> _Stored data entries_:
----

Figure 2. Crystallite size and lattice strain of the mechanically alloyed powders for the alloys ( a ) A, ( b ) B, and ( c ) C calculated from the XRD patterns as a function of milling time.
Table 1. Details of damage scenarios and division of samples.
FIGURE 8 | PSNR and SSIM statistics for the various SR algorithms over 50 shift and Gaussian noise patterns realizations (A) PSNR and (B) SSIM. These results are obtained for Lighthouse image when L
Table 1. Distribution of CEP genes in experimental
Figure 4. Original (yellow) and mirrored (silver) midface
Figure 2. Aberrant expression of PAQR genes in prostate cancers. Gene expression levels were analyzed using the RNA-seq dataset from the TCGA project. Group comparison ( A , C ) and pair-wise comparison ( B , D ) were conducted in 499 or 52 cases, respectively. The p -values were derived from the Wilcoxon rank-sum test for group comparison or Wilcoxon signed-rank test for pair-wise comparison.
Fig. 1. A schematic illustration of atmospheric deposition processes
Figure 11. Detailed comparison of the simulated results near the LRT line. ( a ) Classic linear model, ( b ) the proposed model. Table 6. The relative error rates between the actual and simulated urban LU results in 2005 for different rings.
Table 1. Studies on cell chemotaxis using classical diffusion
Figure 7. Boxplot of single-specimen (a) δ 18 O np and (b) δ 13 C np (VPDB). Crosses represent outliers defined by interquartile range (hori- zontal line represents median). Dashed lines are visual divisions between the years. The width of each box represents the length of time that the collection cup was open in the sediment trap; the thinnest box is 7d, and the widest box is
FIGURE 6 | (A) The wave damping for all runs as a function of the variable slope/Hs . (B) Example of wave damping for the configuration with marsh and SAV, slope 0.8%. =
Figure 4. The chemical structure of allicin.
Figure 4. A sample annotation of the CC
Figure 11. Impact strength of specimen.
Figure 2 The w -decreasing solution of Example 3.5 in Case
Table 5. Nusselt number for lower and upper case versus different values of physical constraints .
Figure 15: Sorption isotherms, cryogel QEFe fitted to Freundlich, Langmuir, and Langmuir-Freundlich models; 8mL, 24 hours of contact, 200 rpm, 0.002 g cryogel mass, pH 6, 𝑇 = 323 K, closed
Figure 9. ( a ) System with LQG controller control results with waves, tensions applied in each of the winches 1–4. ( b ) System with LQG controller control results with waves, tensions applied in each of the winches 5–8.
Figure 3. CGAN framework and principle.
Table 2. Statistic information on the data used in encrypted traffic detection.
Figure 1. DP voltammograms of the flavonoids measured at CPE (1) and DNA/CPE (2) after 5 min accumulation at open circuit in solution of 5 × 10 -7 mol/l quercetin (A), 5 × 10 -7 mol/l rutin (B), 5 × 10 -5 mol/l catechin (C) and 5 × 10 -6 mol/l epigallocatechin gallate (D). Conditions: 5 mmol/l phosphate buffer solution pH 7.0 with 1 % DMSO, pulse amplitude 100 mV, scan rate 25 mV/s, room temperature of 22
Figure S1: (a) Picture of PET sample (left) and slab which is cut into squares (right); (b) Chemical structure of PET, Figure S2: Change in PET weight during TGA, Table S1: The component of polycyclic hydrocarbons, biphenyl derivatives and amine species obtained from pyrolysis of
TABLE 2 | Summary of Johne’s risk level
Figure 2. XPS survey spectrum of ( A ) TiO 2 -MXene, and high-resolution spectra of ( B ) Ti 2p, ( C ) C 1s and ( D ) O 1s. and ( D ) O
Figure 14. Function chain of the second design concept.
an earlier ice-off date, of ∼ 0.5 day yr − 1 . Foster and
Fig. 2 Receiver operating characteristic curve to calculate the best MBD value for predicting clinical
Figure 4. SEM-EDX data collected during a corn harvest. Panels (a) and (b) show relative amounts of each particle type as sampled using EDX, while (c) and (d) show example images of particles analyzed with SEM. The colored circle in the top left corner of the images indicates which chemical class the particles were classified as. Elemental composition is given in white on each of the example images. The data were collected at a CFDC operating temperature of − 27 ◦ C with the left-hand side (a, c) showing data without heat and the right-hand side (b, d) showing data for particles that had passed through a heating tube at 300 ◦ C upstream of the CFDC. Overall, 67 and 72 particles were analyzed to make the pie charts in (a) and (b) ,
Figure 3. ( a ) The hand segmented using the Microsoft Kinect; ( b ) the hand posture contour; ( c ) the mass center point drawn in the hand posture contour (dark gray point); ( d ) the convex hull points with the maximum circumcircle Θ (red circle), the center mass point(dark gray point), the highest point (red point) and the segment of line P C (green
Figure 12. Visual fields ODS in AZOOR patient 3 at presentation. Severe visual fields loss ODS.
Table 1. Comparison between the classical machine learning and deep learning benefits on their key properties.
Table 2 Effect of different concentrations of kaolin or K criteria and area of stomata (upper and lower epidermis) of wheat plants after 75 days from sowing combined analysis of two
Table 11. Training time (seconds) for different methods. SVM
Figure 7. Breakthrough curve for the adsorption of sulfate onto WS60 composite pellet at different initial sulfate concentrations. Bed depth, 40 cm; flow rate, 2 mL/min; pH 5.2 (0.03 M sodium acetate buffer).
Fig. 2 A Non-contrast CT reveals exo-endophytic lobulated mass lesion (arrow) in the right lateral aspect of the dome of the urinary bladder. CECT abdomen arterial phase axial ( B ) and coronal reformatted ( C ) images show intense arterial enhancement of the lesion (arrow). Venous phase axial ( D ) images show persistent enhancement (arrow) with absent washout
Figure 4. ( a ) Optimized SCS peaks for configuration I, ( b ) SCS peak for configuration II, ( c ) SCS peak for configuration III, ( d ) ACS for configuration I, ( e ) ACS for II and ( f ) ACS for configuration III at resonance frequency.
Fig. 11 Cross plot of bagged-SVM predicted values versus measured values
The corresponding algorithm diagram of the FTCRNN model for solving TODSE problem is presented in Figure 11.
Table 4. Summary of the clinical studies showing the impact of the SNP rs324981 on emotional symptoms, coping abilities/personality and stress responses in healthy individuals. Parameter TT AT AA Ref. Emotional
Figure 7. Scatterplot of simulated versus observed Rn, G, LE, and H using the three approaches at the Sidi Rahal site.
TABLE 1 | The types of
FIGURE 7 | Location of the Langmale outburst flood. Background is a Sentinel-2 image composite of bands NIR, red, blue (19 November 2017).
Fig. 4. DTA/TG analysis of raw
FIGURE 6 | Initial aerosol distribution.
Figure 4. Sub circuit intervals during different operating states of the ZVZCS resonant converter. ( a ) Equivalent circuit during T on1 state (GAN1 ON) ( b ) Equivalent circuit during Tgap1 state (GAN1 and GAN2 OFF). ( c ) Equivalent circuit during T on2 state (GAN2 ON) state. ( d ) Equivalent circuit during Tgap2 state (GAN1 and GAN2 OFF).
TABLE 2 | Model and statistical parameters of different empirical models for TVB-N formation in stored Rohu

----

> _Instructions for the task_: Please go over the data above and copy each line with "curve" in it.

> _Reply_:
Fig. 2 Receiver operating characteristic curve to calculate the best MBD value for predicting clinical
Figure 7. Breakthrough curve for the adsorption of sulfate onto WS60 composite pellet at different initial sulfate concentrations. Bed depth, 40 cm; flow rate, 2 mL/min; pH 5.2 (0.03 M sodium acetate buffer).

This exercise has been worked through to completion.